Ivan Kramskoy. Portrait of the Philosopher and Poet Vladimir Soloviev.
1885.
Oil on canvas. 113 x 94.
The State Russian Museum, St. Petersburg, Russia.
Soloviev, Vladimir Sergeevich (1853-1900) Russian philosopher, theologian and poet, born in Moscow, son of the historian Sergey Mikhailovich Soloviev. He proposed a universal Christianity, which would unite the Catholic and Orthodox churches, and attempted a synthesis of religious philosophy with science. His main works were ‘The Crisis of Western Philosophy’ (1875), ‘The Philosophical Principles and Integral Knowledge’ (1877), ‘Russia and the Universal Church’ (1889) and ‘The Justification of the Good’ (1898).
Vladimir Solovyov was born in Moscow on 16 January 1853, in the family of well-known Russian historian Sergey Mikhaylovich Solovyov (1820 – 1879). His mother, Polixena Vladimirovna, belonged to a Ukrainian-Polish family, having among her ancestors a remarkable thinker the 18th century Hryhori Skovoroda (1722 – 1794).
In his teens Solovyov renounced Orthodox Christianity for nihilism though later Solovyov changed his earlier convictions and began expressing views in line again with the Russian Orthodox Church. What prompted this radical change appears to be Solovyov's disapproval of the Positivist movement. In Solovyov's The Crisis of Western Philosophy: Against the Positivists he attempted to discredit the Positivists' rejection of Aristotle's essentialism or philosophical realism. In Against the Postivists, Solovyov took the position of intuitive noetic comprehension, noesis or insight stating consciousness, in being is integral (Russian term being sobornost) and has to have both phenomenon (validated by dianonia) and noumenon validated intuitively. Positivism according to Solovyov only validates the phenomenon of an object denying the intuitive reality people experience as part of their consciousness.

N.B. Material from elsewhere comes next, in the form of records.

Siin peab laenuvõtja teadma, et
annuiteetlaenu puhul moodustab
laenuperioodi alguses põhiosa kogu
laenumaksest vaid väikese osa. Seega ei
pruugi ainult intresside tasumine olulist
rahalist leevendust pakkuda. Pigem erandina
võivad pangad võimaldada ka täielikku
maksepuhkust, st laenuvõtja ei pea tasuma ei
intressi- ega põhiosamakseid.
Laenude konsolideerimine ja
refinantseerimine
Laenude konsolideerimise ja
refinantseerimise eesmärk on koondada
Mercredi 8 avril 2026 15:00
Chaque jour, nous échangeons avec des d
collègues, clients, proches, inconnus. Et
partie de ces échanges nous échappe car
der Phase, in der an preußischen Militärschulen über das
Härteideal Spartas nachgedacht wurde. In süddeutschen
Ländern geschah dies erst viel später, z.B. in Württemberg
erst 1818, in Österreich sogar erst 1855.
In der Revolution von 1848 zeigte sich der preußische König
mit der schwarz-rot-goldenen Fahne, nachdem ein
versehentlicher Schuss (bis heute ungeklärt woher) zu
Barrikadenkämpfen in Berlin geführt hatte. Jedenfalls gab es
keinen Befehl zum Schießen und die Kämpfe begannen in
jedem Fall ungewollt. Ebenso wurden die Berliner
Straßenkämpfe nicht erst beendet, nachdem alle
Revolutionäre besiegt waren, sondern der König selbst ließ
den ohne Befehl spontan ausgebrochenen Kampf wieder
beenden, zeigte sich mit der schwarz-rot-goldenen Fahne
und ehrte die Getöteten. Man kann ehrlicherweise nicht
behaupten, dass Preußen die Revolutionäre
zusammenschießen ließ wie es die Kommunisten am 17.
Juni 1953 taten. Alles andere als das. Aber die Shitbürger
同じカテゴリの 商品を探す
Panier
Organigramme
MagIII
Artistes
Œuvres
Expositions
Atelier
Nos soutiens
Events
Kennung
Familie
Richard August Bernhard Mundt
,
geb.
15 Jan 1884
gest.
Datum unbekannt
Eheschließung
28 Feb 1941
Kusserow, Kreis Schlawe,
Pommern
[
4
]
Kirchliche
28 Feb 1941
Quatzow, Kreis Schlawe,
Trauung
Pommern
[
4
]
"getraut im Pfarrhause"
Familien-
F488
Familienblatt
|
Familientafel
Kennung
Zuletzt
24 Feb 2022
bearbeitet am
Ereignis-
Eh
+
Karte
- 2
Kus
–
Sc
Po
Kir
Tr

Nikolay Yaroshenko. Portrait of the Philosopher and Poet Vladimir Soloviev
Vladimir Solovyov was also known to be a very close friend and confidant of Fyodor Dostoevsky. In opposition to Dostoevsky's apparent views of the Roman Catholic church, Solovyov has been rumored to have converted to Roman Catholicism four years before his death. It could be said that he did this to engage in the reconciliation (ecumenism, sobornost) between Roman Catholicism and Eastern Orthodoxy, a reconciliation that Solovyov outspokenly favored, but Solovyov himself always maintained that he was still a Russian Orthodox believer and that he had never left the Orthodox faith. The rumor that Solovyov converted to Roman Catholicism has been discarded as inaccurate by scholars. Solovyov believed that his mission in life was to move people toward reconciliation or absolute unity or sobornost.
V.S.Soloviev.
Pan Mongolism
Pan Mongolism! The name is monstrous
Yet it caresses my ear
As if filled with the portent
Of a grand divine fate.
While in corrupt Byzantium
The altar of God lay cooling
And holy men, princes, people and king
Renounced the Messiah -
Then He invoked from the East
An unknown and alien people,
And beneath the heavy hand of fate
The second Rome bowed down in the dust.
We have no desire to learn
From fallen Byzantium's fate,
And Russia's flatterers insist:
It is you, you are the third Rome.
Let it be so! God has not yet
Emptied his wrathful hand.
A swarm of waking tribes
Prepares for new attacks.
From the Altai to Malaysian shores
The leaders of Eastern isles
Have gathered a host of regiments
By China's defeated walls.
Countless as locusts
And as ravenous,
Shielded by an unearthly power
The tribes move north.
O Rus'! Forget your former glory:
The two-headed eagle is ravaged,
And your tattered banners passed
Like toys among yellow children.
He who neglects love's legacy,
Will be overcome by trembling fear...
And the third Rome will fall to dust,
Nor will there ever be a fourth.
1 October 1894
V.S.Soloviev.
The Eye of Eternity"Thou shalt have no other gods before me".
Above white earth a single, single
Star burns
And draws one along a path of ether
To iself - there.
Oh, why is it so? In one steady gaze
All wonders dwell,
The mysterious sea of all life,
And the heavens.
That gaze is so close and so clear -
Behold it,
You, too, will be measureless and sublime -
Master of all.
January 1897
…………..
If desires fly by like shadows,
If vows are empty words,
Is it worth it to live in this fog of delusion,
Is it worth it to live if the truth is dead?
Does one need eternity for useless striving,
Does one need eternity for deceptive words?
What is worthy of life lives without doubts,
A higher power knows no bonds.
Knowing one's own higher power,
Why wail on about childish dreams?
Life is just an exploit,яand the living truth
Shines like immortality in moldering graves.